Psychic TV
w/Black Atmosphere, the Liquefied
Sat Nov 6, Chop Suey, 9 pm, $15 adv.

Genesis Breyer P-Orridge's not the man he used to be. The 54-year-old ex-pat Brit/Brooklyn denizen, along with his partner/Psychic TV bandmate Lady Jaye, has been modifying his body as part of a performance-art project called Breaking Sex: Pandrogyne. Striving to fuse their beings into one, they now have identical two-tone haircuts, matching breast implants, and faces that have been altered to make them as similar as possible. The provocateur who fronted nihilistic subversives Throbbing Gristle from 1975-81 and invented industrial music in the process now rocks the MILF (Moms I'd Like to Fuck) look. And he couldn't be happier.

But don't let radical surgical procedures and thorny gender issues distract you from Gen's primary reasons for packing his new collection of bustiers and touring North America. His old post-TG sonic vehicle, Psychic TV, has relaunched as a septet (Gen calls the band "PTV3"), and after recently ravishing Europeans with their "full-on hyperdelic rock," they group plans to open your mind and pour pure bliss into it.

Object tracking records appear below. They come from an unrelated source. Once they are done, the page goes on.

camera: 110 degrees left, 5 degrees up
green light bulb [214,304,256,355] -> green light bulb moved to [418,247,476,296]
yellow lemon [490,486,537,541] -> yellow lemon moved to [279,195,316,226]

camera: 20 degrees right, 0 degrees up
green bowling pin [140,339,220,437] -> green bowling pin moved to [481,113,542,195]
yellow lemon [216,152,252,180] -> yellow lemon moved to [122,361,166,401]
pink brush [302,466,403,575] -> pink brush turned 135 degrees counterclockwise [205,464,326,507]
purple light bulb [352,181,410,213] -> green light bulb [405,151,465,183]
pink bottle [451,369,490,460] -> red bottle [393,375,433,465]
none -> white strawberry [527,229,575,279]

One reason for PTV's reemergence is Godstar: Thee Director's Cut, a two-disc soundtrack to a film Gen's been trying to shoot since 1985. If the Godstar movie ever manifests, it will celebrate Rolling Stones genius Brian Jones as a prototypical pandrogyne, a shaman whose unique talents were thwarted by Jagger-Richards and who died tragically young. Gen's 1966 meeting with Jones spurred the Manchester-born lad down the path of society-flouting behavior on which he continues to prance today. Unfortunately, a shady manager swindled 250,000 pounds generated from sales of PTV's "Godstar" single, itself a glorious paean to Jones. Further hindering completion of this ill-fated project were Gen's scapegoating by British authorities that forced him into exile in America and a debilitating jump out of his flame-engulfed Los Angeles home.

Genesis--whose voice sounds curiously elfin--has evolved into one of those charming raconteurs whose word streams you hope never end. It's hard to fathom now that he spearheaded Throbbing Gristle, whose noise frequencies and rhythms were constructed to force listeners to shit, piss, vomit, and ejaculate against their will.

Gen's musical career has been paradoxical. In Throbbing Gristle, he made music that was way ahead of its time and antagonistic, whereas PTV resurrected the '60s psychedelic spirit of peace, freedom, and love. PTV also had a phase of playing electronic music during the acid-house/early rave daze, but they later returned to Nuggets-style garage-psych. Schizophrenic, no?

"Speaking as a biologically half-male/half-female person, yeah, it's probably been a bit schizophrenic," he says with a devilish chuckle. "[With Throbbing Gristle, we] felt that things had to be dismantled after the '70s with prog rock and disco and all that horrible manufactured music. Plus, it was done in the political and social context of Reagan and Thatcher, and that's why punk happened almost parallel to us--because there was so much cynicism and disenchantment with authority at the time that you tended to react in an extreme way."

Psychic TV have been less extreme than TG, but they've reached more people as a result. "In all the different incarnations," Genesis says, "I wanted to make music that's joyful, anarchic, fun, ironic, and intelligent all at the same time. We could stop dead, make jokes, and then do a really serious atonal piece, and then do a pop song. This is a very positive, upbeat pro-future band."

PTV's return to stages stems from Gen's idealistic sense of duty. "I only play when I feel like there's an energy I have to release or there seems to be an inertia in the culture that requires some form of commentary or short-circuiting to get movement again. We have to counter the darkness that seems to override the culture. [The] most perfect response is a highly psychedelic rough-and-ready basic rock explosion.

"Psychedelic ultimately is an attitude," Gen concludes. "Like many people, I had a re-infatuation with life-affirming psychedelic enhancers in the '80s. That really did help me to let go of the industrial angst and look at a much more light-filled and positive way of dealing with creativity. [PTV] was a return to my original motivations for choosing a path of creativity as opposed to the one I was supposed to have, which was to be either a politician or advertising executive. I argue that I am actually a politician and advertising executive. It's just the product isn't the one they expected."